_Provided data_.

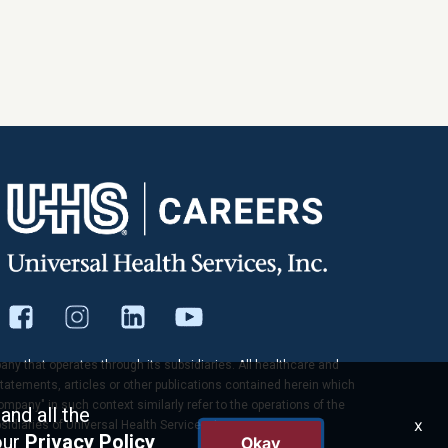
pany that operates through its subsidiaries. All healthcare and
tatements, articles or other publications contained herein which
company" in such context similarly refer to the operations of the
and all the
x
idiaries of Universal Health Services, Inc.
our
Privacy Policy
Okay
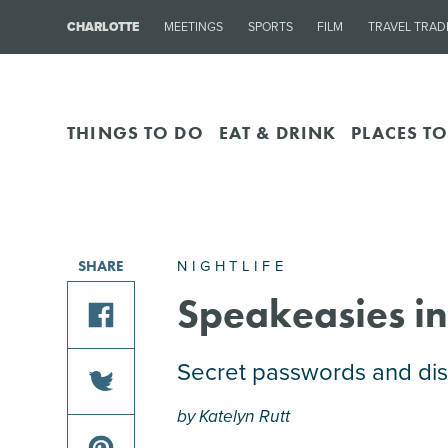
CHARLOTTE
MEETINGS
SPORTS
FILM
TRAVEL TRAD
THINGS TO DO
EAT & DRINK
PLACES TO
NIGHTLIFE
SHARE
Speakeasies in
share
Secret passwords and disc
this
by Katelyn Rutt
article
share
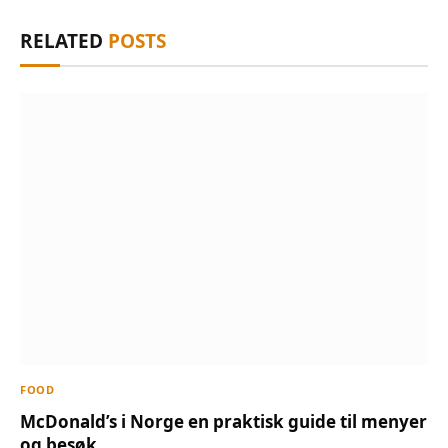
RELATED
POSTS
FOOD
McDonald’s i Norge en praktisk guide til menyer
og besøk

--

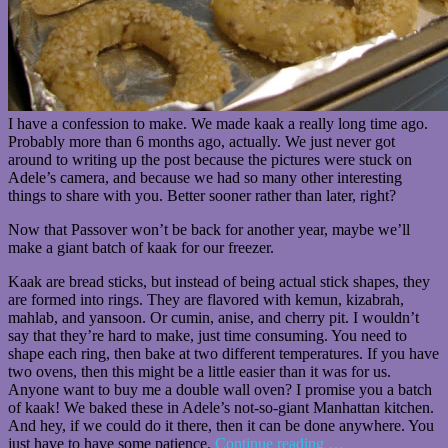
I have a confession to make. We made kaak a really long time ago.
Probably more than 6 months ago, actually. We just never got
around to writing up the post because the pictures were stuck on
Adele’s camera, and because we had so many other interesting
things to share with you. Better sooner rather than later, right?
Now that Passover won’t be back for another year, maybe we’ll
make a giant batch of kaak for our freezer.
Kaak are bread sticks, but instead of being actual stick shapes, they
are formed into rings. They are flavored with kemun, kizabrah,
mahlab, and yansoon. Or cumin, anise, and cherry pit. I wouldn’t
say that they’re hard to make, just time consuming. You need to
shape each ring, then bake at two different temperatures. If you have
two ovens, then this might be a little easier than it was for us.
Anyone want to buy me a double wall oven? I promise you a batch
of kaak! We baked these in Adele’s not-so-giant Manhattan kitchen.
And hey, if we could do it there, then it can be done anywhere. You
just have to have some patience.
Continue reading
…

_Required work_.
Take the entries above and return only the lines from the one with "Now that Passover" to the one with "mahlab, and yansoon.", both included, unchanged.

_Written solution_.
Now that Passover won’t be back for another year, maybe we’ll
make a giant batch of kaak for our freezer.
Kaak are bread sticks, but instead of being actual stick shapes, they
are formed into rings. They are flavored with kemun, kizabrah,
mahlab, and yansoon. Or cumin, anise, and cherry pit. I wouldn’t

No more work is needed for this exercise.